=== Data extract ===

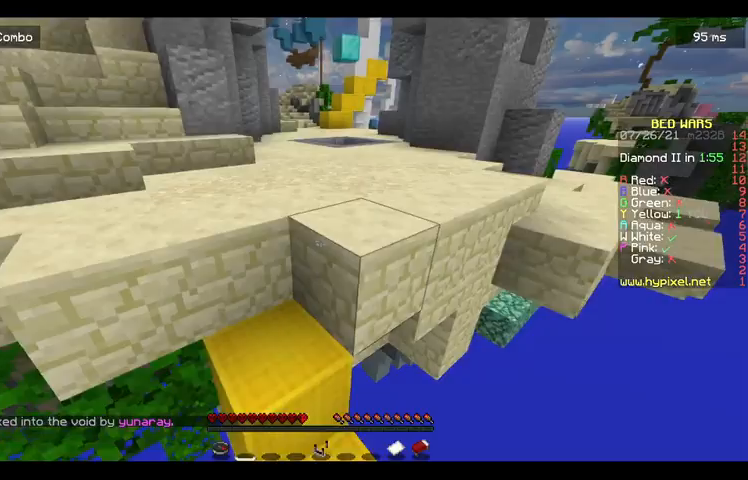
{"keys": ["a", "space", "w"], "mouse": [], "events": [[67, "a", "up"], [233, "space", "down"], [333, "a", "down"]]}
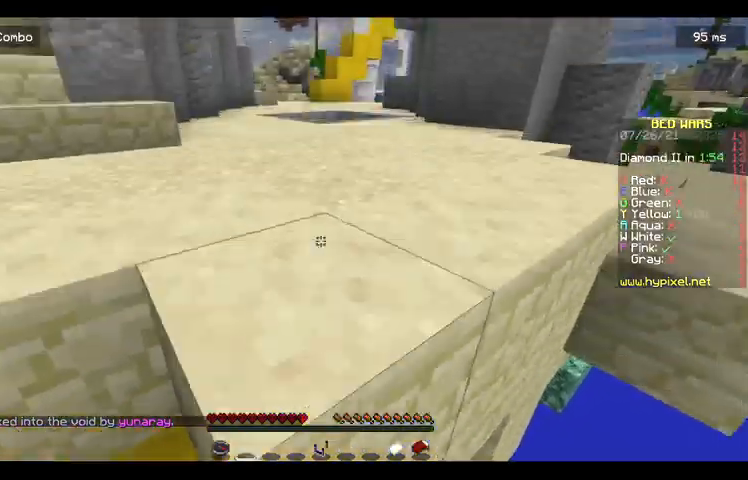
{"keys": ["w"], "mouse": [], "events": [[33, "space", "up"], [333, "space", "down"], [400, "a", "up"], [433, "space", "up"]]}
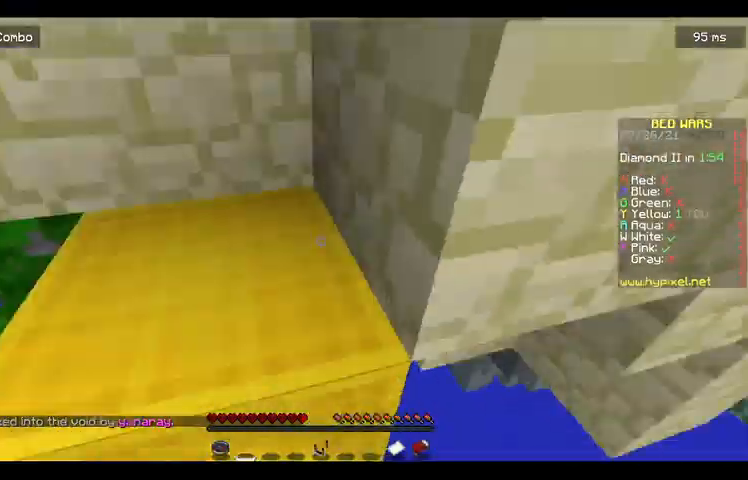
{"keys": ["w"], "mouse": [], "events": [[33, "space", "down"], [233, "space", "up"]]}
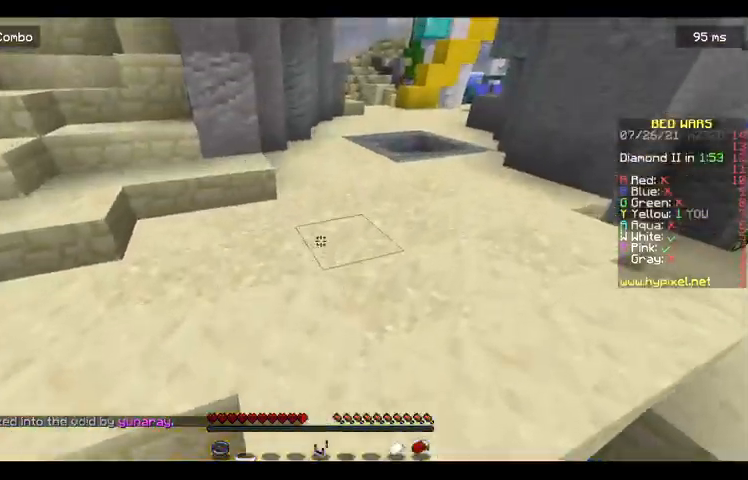
{"keys": ["w"], "mouse": [], "events": [[233, "space", "down"], [433, "space", "up"]]}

===

▶ [Exercise goal] Please print the data above in its entirety, exactly, but without any picture.

▶ [Expected answer]
{"keys": ["a", "space", "w"], "mouse": [], "events": [[67, "a", "up"], [233, "space", "down"], [333, "a", "down"]]}
{"keys": ["w"], "mouse": [], "events": [[33, "space", "up"], [333, "space", "down"], [400, "a", "up"], [433, "space", "up"]]}
{"keys": ["w"], "mouse": [], "events": [[33, "space", "down"], [233, "space", "up"]]}
{"keys": ["w"], "mouse": [], "events": [[233, "space", "down"], [433, "space", "up"]]}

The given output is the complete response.